Edie tells the story of an elderly lady played by Sheila Hancock who after a bitter and miserable life decides to release herself from a unfulfilled life by heading off to Scotland to climb a mountain and rekindle some of the magic of her youth.

The last film I directed was a science fiction movie called Mutant Chronicles which was a pretty brutal affair. All indoors with 2000 visual effects shots, it took over two and a half years to complete. The moment I finished I decided that the next film I directed would be outdoors, in the wilderness. I hike and climb often and wanted to make a film that I wanted to see. You always hope for a large and enthusiastic audience but I deduced that if I liked the movie, others might like it as well. So the idea for Edie slowly started to form. What sort of story could I set on my favourite mountain, mount Suilven? The first question I asked myself was, who was the most unlikely person to climb the mountain? Slowly I worked out a story with a young Irish writer Elizabeth O’Halloran and an old film school buddy and writer, Edward Lyden- Bell.

Sheila Hancock in Edie

Sheila Hancock achieved exactly what you see in the finished movie, every single step.
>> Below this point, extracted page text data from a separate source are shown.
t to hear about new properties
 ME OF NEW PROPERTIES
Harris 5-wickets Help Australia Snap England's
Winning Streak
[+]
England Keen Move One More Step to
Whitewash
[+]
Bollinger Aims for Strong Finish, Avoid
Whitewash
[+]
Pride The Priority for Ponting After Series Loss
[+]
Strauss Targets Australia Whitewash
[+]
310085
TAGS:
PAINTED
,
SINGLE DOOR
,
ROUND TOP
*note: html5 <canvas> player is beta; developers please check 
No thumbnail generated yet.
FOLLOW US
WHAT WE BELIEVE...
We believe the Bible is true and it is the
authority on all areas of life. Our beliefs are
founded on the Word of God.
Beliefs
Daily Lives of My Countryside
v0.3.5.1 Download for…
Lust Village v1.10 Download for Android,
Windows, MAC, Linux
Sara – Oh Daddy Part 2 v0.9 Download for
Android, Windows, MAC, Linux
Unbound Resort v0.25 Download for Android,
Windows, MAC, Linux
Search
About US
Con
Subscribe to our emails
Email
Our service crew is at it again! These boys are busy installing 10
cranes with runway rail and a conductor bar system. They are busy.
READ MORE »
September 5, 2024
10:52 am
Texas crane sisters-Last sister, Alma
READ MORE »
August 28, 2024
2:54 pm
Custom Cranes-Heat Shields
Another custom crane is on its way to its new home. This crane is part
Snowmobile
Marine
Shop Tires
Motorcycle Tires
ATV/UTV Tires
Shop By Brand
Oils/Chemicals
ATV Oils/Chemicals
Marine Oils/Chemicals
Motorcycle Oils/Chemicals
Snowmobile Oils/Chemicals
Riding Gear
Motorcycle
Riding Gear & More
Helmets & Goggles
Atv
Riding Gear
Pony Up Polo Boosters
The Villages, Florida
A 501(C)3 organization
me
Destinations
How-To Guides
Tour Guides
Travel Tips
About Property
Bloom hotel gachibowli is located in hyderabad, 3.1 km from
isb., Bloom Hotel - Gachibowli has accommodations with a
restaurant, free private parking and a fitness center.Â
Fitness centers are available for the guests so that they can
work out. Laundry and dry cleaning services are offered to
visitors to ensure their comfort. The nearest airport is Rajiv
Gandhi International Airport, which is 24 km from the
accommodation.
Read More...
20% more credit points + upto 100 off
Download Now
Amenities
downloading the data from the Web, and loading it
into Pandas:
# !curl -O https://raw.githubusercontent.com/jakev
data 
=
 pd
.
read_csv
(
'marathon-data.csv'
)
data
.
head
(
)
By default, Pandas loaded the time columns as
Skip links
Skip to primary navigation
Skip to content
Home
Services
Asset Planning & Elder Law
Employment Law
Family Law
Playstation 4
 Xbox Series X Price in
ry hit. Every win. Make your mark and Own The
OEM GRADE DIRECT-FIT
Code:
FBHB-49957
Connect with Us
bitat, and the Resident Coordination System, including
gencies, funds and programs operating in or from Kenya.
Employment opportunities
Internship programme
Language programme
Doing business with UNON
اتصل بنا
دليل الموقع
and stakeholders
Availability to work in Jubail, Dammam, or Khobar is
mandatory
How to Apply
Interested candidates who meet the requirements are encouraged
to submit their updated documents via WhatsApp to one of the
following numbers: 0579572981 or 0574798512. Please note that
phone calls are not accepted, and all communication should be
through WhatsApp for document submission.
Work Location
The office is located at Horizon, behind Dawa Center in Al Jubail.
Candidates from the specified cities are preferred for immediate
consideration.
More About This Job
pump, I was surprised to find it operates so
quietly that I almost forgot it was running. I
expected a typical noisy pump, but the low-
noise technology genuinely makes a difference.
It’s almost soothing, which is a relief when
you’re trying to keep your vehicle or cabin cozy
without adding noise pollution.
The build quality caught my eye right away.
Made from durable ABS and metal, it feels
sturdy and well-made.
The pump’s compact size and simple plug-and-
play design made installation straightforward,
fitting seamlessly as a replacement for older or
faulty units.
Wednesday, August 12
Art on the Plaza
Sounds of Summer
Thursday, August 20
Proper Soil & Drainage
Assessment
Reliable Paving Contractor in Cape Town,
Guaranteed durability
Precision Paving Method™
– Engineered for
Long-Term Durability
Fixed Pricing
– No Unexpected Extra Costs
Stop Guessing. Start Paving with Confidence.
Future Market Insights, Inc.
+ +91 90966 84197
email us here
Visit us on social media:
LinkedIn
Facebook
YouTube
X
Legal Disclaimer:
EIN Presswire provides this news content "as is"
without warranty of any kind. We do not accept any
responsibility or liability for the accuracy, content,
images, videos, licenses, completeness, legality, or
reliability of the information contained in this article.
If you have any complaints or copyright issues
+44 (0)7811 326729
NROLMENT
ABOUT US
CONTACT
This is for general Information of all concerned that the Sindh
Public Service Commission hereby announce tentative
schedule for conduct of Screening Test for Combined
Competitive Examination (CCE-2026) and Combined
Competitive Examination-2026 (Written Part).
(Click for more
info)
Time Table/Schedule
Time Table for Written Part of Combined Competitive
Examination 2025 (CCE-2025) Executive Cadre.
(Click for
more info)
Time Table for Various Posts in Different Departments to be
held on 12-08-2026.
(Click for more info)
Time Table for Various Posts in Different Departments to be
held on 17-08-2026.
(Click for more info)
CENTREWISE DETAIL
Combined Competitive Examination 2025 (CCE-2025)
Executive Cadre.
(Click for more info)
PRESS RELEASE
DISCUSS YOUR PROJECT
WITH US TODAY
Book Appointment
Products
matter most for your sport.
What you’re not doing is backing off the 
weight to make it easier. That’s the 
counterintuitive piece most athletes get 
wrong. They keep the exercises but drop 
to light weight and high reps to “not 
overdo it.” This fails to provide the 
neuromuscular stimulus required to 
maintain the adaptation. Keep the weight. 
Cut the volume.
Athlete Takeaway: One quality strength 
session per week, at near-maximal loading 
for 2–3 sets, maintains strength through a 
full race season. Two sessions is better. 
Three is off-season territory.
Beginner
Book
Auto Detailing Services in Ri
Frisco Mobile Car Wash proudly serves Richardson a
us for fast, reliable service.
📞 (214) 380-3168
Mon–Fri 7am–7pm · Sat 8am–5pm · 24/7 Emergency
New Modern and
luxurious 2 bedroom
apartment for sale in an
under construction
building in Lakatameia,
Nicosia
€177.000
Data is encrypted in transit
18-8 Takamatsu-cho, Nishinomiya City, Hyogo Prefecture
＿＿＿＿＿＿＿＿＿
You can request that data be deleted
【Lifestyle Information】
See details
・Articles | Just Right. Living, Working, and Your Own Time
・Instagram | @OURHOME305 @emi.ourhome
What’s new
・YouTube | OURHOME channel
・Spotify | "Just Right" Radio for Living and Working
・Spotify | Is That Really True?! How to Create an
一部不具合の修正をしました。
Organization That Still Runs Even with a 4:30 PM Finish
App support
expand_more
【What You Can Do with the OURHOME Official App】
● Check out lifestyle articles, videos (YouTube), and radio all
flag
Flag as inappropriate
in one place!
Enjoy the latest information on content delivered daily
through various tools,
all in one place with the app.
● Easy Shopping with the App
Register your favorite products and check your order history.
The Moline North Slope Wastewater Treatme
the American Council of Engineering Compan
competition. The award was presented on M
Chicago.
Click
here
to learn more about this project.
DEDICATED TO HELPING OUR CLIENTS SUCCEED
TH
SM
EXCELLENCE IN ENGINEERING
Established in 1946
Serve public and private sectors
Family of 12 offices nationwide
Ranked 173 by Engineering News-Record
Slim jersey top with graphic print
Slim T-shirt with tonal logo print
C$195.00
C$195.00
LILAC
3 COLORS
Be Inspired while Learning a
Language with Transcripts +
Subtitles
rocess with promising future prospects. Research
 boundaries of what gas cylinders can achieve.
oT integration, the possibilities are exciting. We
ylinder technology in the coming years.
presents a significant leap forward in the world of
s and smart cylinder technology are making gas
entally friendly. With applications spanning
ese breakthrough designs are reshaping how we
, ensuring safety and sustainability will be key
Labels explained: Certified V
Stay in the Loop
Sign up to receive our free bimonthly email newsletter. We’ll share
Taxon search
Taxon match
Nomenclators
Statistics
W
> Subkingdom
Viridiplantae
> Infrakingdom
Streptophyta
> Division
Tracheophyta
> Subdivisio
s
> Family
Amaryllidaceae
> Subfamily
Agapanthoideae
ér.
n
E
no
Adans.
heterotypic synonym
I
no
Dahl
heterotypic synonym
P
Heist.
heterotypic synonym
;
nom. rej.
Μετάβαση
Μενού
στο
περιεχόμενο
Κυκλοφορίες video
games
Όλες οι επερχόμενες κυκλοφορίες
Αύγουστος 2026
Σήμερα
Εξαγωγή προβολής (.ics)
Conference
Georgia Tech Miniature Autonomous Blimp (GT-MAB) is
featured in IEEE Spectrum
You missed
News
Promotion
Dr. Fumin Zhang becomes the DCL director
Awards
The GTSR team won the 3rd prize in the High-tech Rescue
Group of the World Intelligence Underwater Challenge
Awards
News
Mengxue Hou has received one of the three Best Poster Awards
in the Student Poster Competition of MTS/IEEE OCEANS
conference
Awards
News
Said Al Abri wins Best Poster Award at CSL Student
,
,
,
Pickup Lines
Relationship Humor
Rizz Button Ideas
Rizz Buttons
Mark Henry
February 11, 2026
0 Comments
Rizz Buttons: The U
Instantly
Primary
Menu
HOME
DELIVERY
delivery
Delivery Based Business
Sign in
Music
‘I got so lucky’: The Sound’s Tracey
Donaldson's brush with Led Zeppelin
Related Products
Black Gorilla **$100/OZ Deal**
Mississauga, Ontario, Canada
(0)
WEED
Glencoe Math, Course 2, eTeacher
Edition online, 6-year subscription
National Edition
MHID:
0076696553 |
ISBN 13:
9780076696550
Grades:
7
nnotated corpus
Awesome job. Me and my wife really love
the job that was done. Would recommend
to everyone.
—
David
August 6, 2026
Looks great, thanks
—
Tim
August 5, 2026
It was utterly extraordinary to watch.

Slowly the idea started to develop we wanted to tell the tale of Edith Moore a bitter old women who had had a miserable life, a free spirit trapped indoors by her invalided husband George who decides to make a radical change in her eighties by heading off to Scotland to climb a mountain.

The hardest part of the pre-production was to find an actress who could play the role and climb the mountain for real. No helicopter, no CGI …just two human feet and a lot of courage and energy. My casting director said “I’ve just seen Shelia Hancock in Grey Gardens and she was bouncing around the stage like a bloody teenager.” A day later Sheila read the script and said yes.

I had lunch with her a few days later and she looked directly at me and said “you don’t expect me to climb the mountain do you? “ I passed the question over to my producer Mark Stothert and we both looked at the floor for a moment before murmuring “well ….yes actually.”

Several months later after three months of gym work, Nordic training and long walks in Richmond park Sheila Hancock, set out with our film crew on the long walk to the base of Suilven. We realised early on that it would be a tough call to climb and film in one day, so we decided early on to walk, then film, then camp and then do the same thing all over again for three full days. It was tough walk, Arri cameras and Zeiss lenses are pretty weighty. It was tough, exhilarating but the entire crew and cast were utterly changed by the experience. Sheila Hancock achieved exactly what you see in the finished movie, every single step. It was utterly extraordinary to watch. How many actresses would do that at 83 and after two weeks of filming six days a week in rain, wind acting on bikes and in boats? Filming on a mountain could have been handled with huge logistics, cranes, rigs and helicopters. We decided to do it the old fashioned way by lumping our gear in our packs. The film is the better for it, our backs and legs maybe not.

Edie is out in cinemas from 25 May 2018.